** Opening SOURCE EXTRACT block **

*103 Decision will be entered under Rule 155.
Held, upon the facts of this case, a landowner's costs of negotiating a prospective long-term lease of an unimproved tract of land and the costs (except for one item) of an unsuccessful attempt to have the land rezoned are deductible as an abandonment loss, upon termination of the lease transaction, which was contingent upon obtaining the rezoning. Sec. 165(a), I.R.C. 1954. Held, further, one of the component items of the rezoning effort, the cost of a topographical map of the land, may not be included as part of the abandonment loss, since it had continuing value as a useful asset in the landowner's hands thereafter.
*481 The Commissioner determined a deficiency in income tax for the year 1971 in the amount of $ 51,471.74 against petitioner Chevy Chase Land Co. of Montgomery County, Md. After concessions, the sole issue remaining for decision is whether a landowner's costs of negotiating a prospective long-term lease of an unimproved tract of land and the costs of an unsuccessful attempt to have the land rezoned are deductible as an abandonment loss under section 165(a), I.R.C. 1954, upon termination of the lease transaction, which was contingent upon obtaining the rezoning.

** Closing SOURCE EXTRACT block **

• _TASK ITEM 1_:
Name every kind of cost that the court decision excerpt mentions.
• _TASK ITEM 2_:
In the court decision excerpt, what amount of income tax deficiency did the Commissioner determine for 1971?
• _TASK ITEM 3_:
Echo the passage of the court decision excerpt from "Held, upon the" up to and including "landowner's hands thereafter.".
The lines that come next are separate material and are not part of the court decision excerpt.

** Opening DATA SEGMENT block **

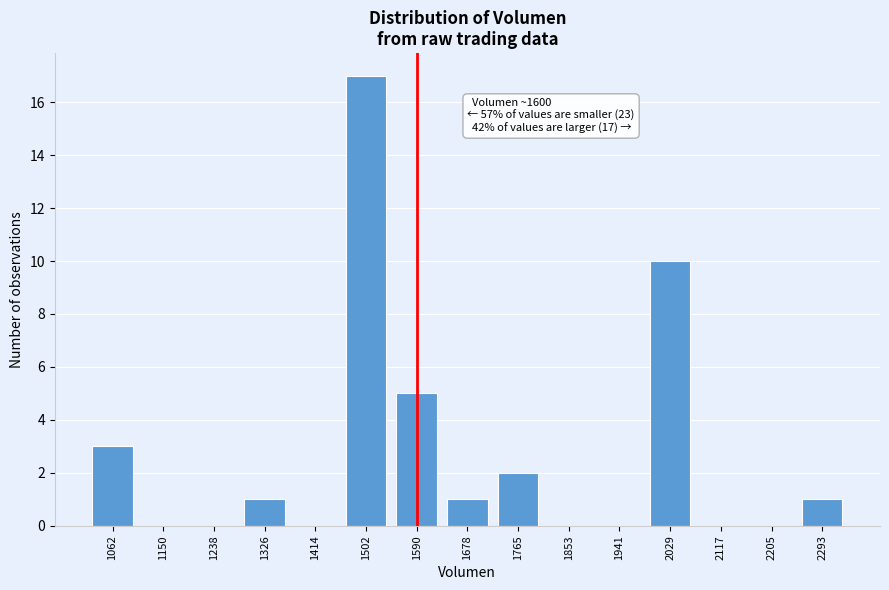

Reading left to right, list all the values displayed in this chart.

1062=3	1150=0	1238=0	1326=1	1414=0	1502=17	1590=5	1678=1	1765=2	1853=0	1941=0	2029=10	2117=0	2205=0	2293=1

** Closing DATA SEGMENT block **

• _EXERCISE RESULT 1_:
- Costs of negotiating a prospective long-term lease of an unimproved tract of land
- Costs of an unsuccessful attempt to have the land rezoned
- The cost of a topographical map of the land

• _EXERCISE RESULT 2_:
$51,471.74

• _EXERCISE RESULT 3_:
Held, upon the facts of this case, a landowner's costs of negotiating a prospective long-term lease of an unimproved tract of land and the costs (except for one item) of an unsuccessful attempt to have the land rezoned are deductible as an abandonment loss, upon termination of the lease transaction, which was contingent upon obtaining the rezoning. Sec. 165(a), I.R.C. 1954. Held, further, one of the component items of the rezoning effort, the cost of a topographical map of the land, may not be included as part of the abandonment loss, since it had continuing value as a useful asset in the landowner's hands thereafter.